• **PROBLEM STATEMENT**: Copy out each line of the material in which the word "labels" appears.

Top of MATERIALS PROVIDED

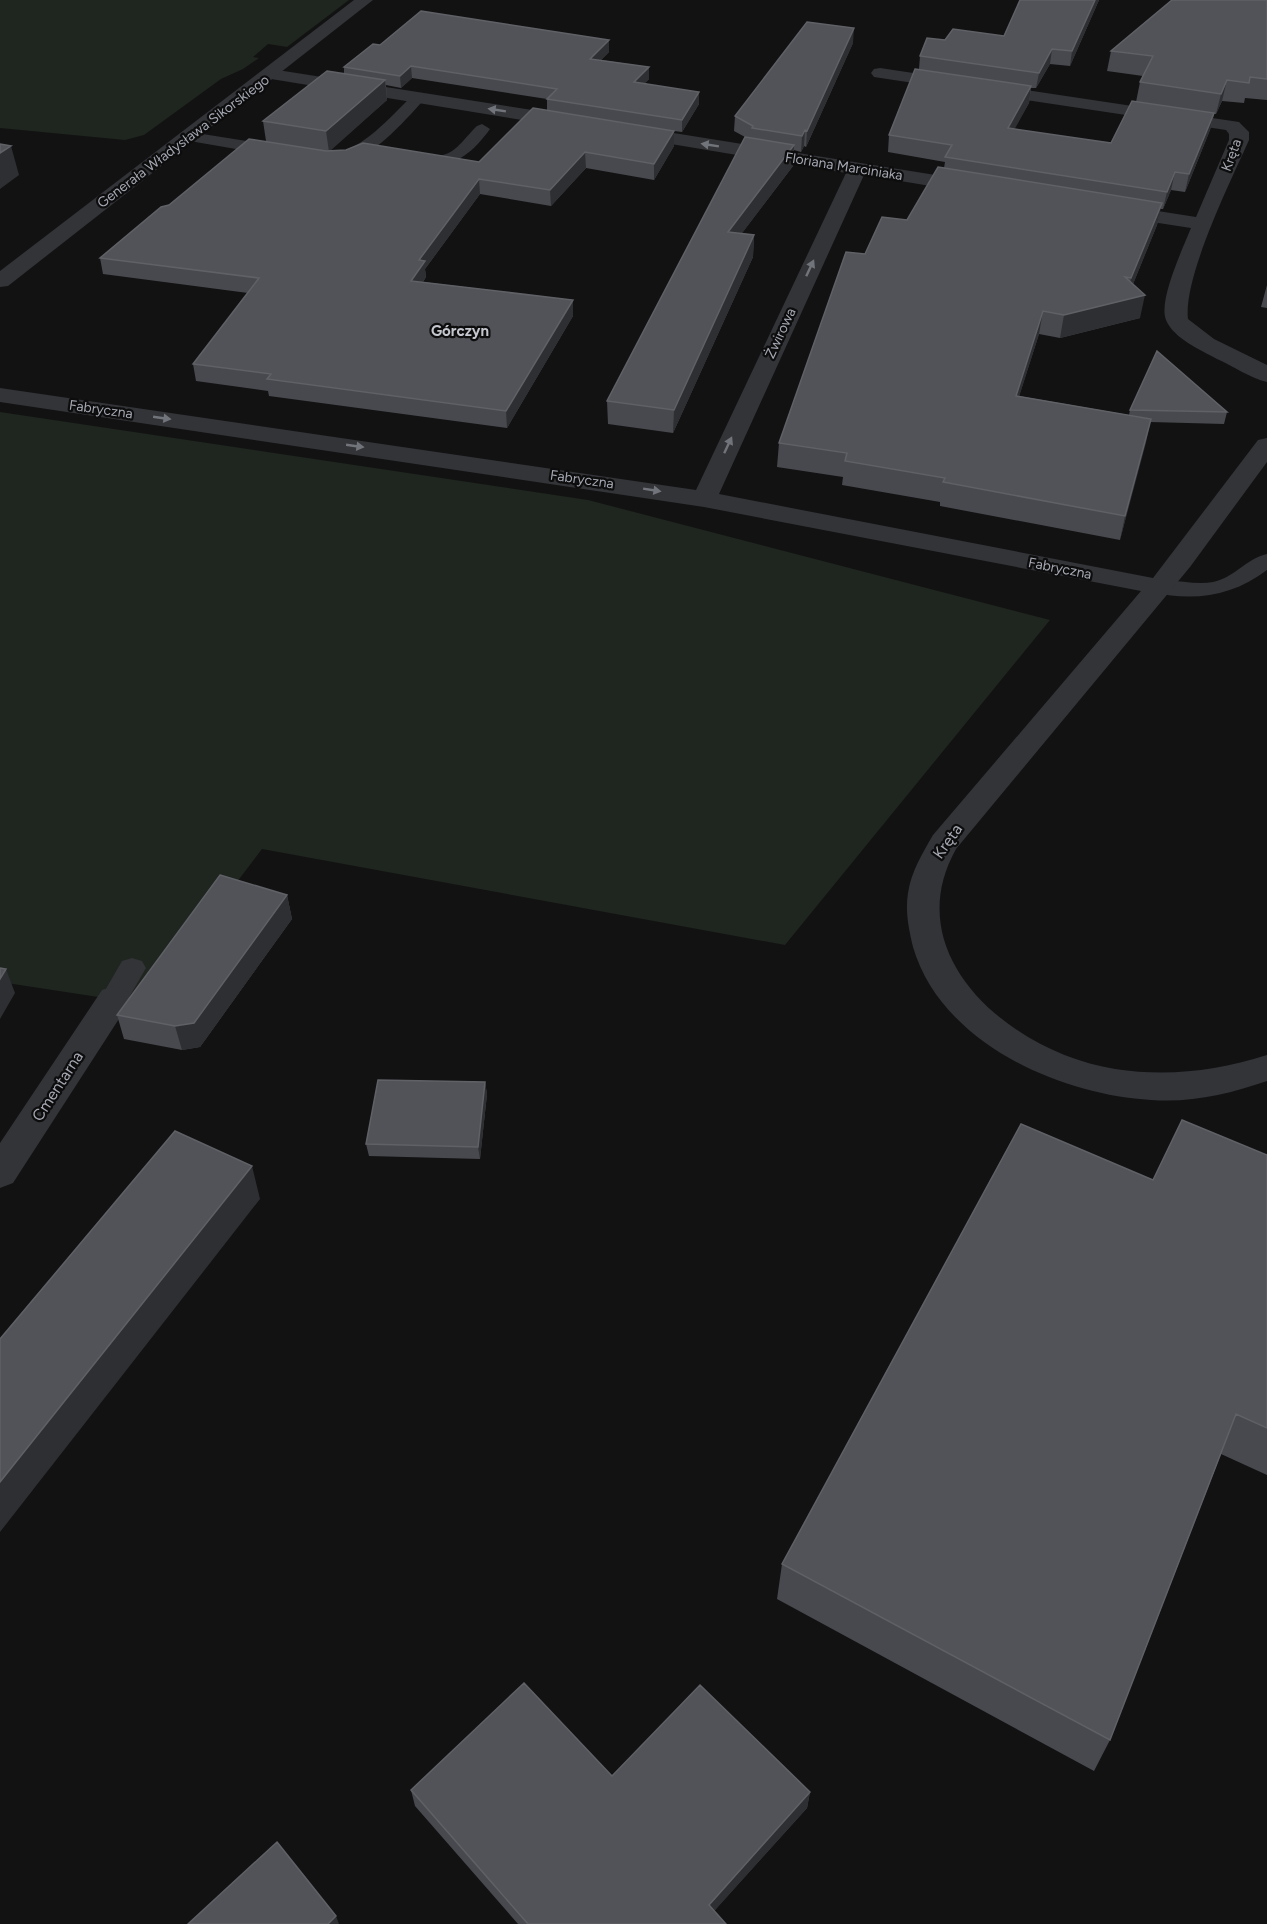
<svg xmlns="http://www.w3.org/2000/svg" width="1267" height="1924" font-family="Figtree,sans-serif">
<rect width="100%" height="100%" fill="#121213"/>
<!-- green -->
<path fill="#1f251f" d="M0,0h349l-62,47 -19,-3 -15,13 6,1 -16,11 -22,10 -77,56 -19,5 -125,-12z
M0,412l588,88 462,120 -265,325 -523,-96 -118,155 -144,-22z"/>
<g fill="none" stroke-linecap="round" stroke-linejoin="round">
<!-- service -->
<path fill="#333438" fill-rule="evenodd" d="M418,93l5,2 3,3 -3,3c-20,21 -60,70 -93,61l-2,-3 2,-3c36,-9 58,-37 83,-61z
M482,124l8,5c-21,29 -41,42 -78,33l-2,-3c8,-9 22,-1 33,-4 14,-3 24,-20 34,-29z
M190,132l87,14 8,5 -8,5 -93,-16 -2,-3 2,-3z
M1267,554v16c-34,26 -73,32 -115,22l-3,-5 3,-5c20,-5 41,4 61,0 21,-4 34,-24 54,-28z
M132,958l10,3 4,7 -22,38 -10,3 -10,-3 -4,-7 22,-38z"/>
<!-- minor -->
<path fill="#333438" fill-rule="evenodd" d="M880,68l359,54 10,10v8c-18,41 -66,137 -61,179l26,20 53,26v17c-17,-4 -34,-16 -50,-23 -16,-9 -43,-20 -51,-39 -8,-19 17,-72 25,-92l-78,-12 -7,-2 -3,-4 3,-4 7,-2 83,13 33,-77v-6l-3,-4 -352,-53 -3,-4 3,-4z
M271,69l300,47 7,2 2,4 -2,4 -7,2 -306,-50 -3,-4 3,-4z
M630,126l343,55 7,2 3,4 -3,4 -7,2 -109,-18 -145,319 434,84 105,-138 9,-2v24l-77,105 -234,282c-61,109 60,205 159,220 53,8 101,2 152,-14v26c-38,13 -75,22 -116,19 -91,-5 -210,-57 -238,-153 -4,-17 -8,-35 -5,-54 3,-21 14,-39 25,-58l208,-244 -437,-84 -704,-105v-14l696,102 150,-317 -223,-37 -3,-4 3,-4z
M114,986l12,4 5,9 -5,9 -113,175 -13,5v-45l102,-153z"/>
<!-- tertiary -->
<path fill="#333438" fill-rule="evenodd" d="M354,0h19l-365,286 -8,1v-16z"/>
</g>
<!-- wall -->
<path fill="#48494e" fill-rule="evenodd" d="M1020,0h79l-29,66 -20,-2 -14,24h-5l-2,15 -15,26 97,14 25,-41 4,-20 3,-6 -36,-5 4,-20 156,-51v100l-22,-2 -1,5 -22,-2 -6,13h-2l-4,16 -25,62 -14,-2 -8,19h-3l-3,16 -24,59 7,34 -80,20 -21,-4 -20,62 110,19 1,-5 97,2 -3,12 -74,-2 -30,118 -180,-34v-4l-98,-17 1,-8 -66,-10 2,-24 86,-189 42,-34 37,-52 1,-6 -57,-10 1,-17 30,-66 1,-13 25,-16 59,-4z
M853,43l-47,104 -2,-1 -3,6 -7,-2 -1,16 -51,67 12,2 -1,22 -80,176 -65,-9 -1,-23 138,-264 -11,-6 1,-15z
M380,45l229,7 -8,8 48,7v12l-4,4 54,21 -17,28 -8,-1v15l-20,34 -68,-12 -35,38 -71,-12 -55,75 1,8 -3,5 150,18v16l-66,112 -238,-32 -1,-5 -72,-10 -3,-17 55,-71 -145,-19 -3,-16 69,-53 97,-64 -3,-20 81,-48v-6zM412,78l135,21v12l-68,51 -149,-12 57,-50 -1,-15 15,3z
M1267,285v23l-6,-1z
M287,895l5,24 -92,128 -18,3 -58,-11 -7,-24z
M485,1082l2,12 -7,65 -111,-3 -3,-12z
M1267,1155v320l-46,-21 -111,286 -16,31 -317,-172 5,-35 371,-384z
M612,1776l198,16 -3,16 -93,103 12,13h-208l-103,-118 -4,-16z"/>
<!-- shaded-wall -->
<path fill="#2e2f32" d="M1095,0h4l-29,66 2,-15z
M854,28l-1,15 -47,104 1,-16z
M609,40v12l-19,18v-11z
M1052,49l-2,15 -14,24 3,-15z
M411,66l1,12 -11,10 -1,-12z
M649,67v12l-15,15v-12z
M385,80l2,20 -58,52 -3,-21z
M1227,80l-5,21 -6,13 5,-20z
M1031,86l-2,17 -23,42 2,-17z
M699,92v12l-17,28v-12z
M1214,113l-4,17 -25,62 4,-18z
M805,130l-1,16 -3,6 1,-16z
M674,131v15l-20,34v-16z
M794,145l-1,21 -66,87 1,-21z
M11,146l8,29 -19,14v-36z
M585,152l1,16 -35,38 -1,-16z
M1175,172l-4,18 -8,19 4,-17z
M479,179l1,15 -55,75 1,8 -13,20 -2,-16 8,-21z
M1162,203l-5,22 -30,74 18,-4 -5,23 -80,20 4,-23 63,-16 4,-21z
M754,235l-1,22 -80,176 1,-23z
M573,300v16l-66,112 -1,-17z
M1043,311l-4,23 -27,85 4,-23z
M1151,419l-5,24 -26,97 5,-24z
M287,895l5,24 -92,128 -18,3 -7,-24z
M6,969l9,24 -15,26v-40z
M485,1082l2,12 -7,65 -2,-12z
M252,1166l8,33 -260,333v-50z
M810,1792l-3,16 -100,111 2,-14z
M336,1916l3,8h-11z"/>
<!-- building -->
<path fill="#525358" stroke="#5f6166" stroke-width="1.5" d="M1020,0h75l-23,51 -20,-2 -13,24 -119,-17 7,-18 18,2 8,-11 51,7z
M1172,0h95v79l-17,-2 -1,6 -22,-3 -6,14 -81,-12 13,-26 -42,-5z
M421,11l188,29 -19,19 59,8 -15,15 65,10 -17,28 -135,-21 10,-10 -146,-23 -11,10 -56,-9 29,-23 7,1z
M807,22l47,6 -47,103 -2,-1 -3,6 -50,-8 1,-2 -18,-10z
M915,69l116,17 -23,42 103,15 21,-42 82,12 -25,61 -14,-2 -8,20 -222,-35 7,-12 -63,-10z
M327,71l58,9 -59,51 -63,-10z
M533,108l141,23 -20,33 -69,-12 -35,38 -71,-11 -60,81 6,1 -14,20 162,19 -67,111 -239,-32 4,-5 -78,-10 66,-86 -159,-20 61,-51 8,-2 80,-66 77,12 20,-1 17,-7 116,19z
M745,137l49,8 -66,87 26,3 -80,175 -67,-9z
M0,144l11,2 -11,7z
M938,167l224,36 -31,75 -6,-1 20,18 -81,20 -21,-4 -27,85 135,23 -26,97 -182,-34 2,-4 -100,-17 2,-8 -68,-10 67,-191 19,2 17,-37 25,3z
M1157,351l70,61 -97,-2z
M220,875l67,20 -93,128 -19,3 -58,-11z
M0,968l6,1 -6,10z
M378,1080l107,2 -7,65 -112,-3z
M1182,1120l85,35v273l-31,-14 -126,326 -328,-176 239,-440 132,56z
M175,1131l77,35 -252,316v-143z
M524,1683l88,93 88,-91 110,107 -101,113 17,19h-198l-117,-134z
M277,1842l59,74 -8,8h-140z"/>
<!-- one-way arrows -->
<defs><path id="oneway-solid" d="M-6-.8H1V-3.2L6.5 0L1 3.2V.8H-6Z" transform="scale(1.5)"/></defs>
<g fill="#72747b">
<use href="#oneway-solid" transform="translate(497 110) rotate(-171)"/>
<use href="#oneway-solid" transform="translate(710 145) rotate(-171)"/>
<use href="#oneway-solid" transform="translate(810 268) rotate(-65)"/>
<use href="#oneway-solid" transform="translate(162 418) rotate(8)"/>
<use href="#oneway-solid" transform="translate(728 445) rotate(-65)"/>
<use href="#oneway-solid" transform="translate(355 446) rotate(8)"/>
<use href="#oneway-solid" transform="translate(652 490) rotate(9)"/>
</g>
<g text-anchor="middle" stroke-width="4.5" stroke-linejoin="round" paint-order="stroke">
<!-- far-street labels -->
<g font-size="14" fill="#a5a8b2" stroke="#0d0d0e">
<text transform="translate(183 141) rotate(-37)" y="5">Generała Władysława Sikorskiego</text>
<text transform="translate(1231 155) rotate(-70)" y="5">Kręta</text>
<text transform="translate(844 166) rotate(9)" y="5">Floriana Marciniaka</text>
<text transform="translate(780 333) rotate(-65)" y="5">Żwirowa</text>
<text transform="translate(101 409) rotate(8)" y="5">Fabryczna</text>
<text transform="translate(582 479) rotate(8)" y="5">Fabryczna</text>
<text transform="translate(1060 568) rotate(11)" y="5">Fabryczna</text>
</g>
<!-- far-neighbourhood labels -->
<g font-size="15" font-weight="bold" fill="#c5c7cf" stroke="#0d0d0e">
<text x="460" y="336">Górczyn</text>
</g>
<!-- street labels -->
<g font-size="16" fill="#a5a8b2" stroke="#0d0d0e">
<text transform="translate(947 841) rotate(-55)" y="6">Kręta</text>
<text transform="translate(57 1086) rotate(-57)" y="6">Cmentarna</text>
</g>
</g>
</svg>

Bottom of MATERIALS PROVIDED

• **EXPECTED ANSWER**:
<!-- far-street labels -->
<!-- far-neighbourhood labels -->
<!-- street labels -->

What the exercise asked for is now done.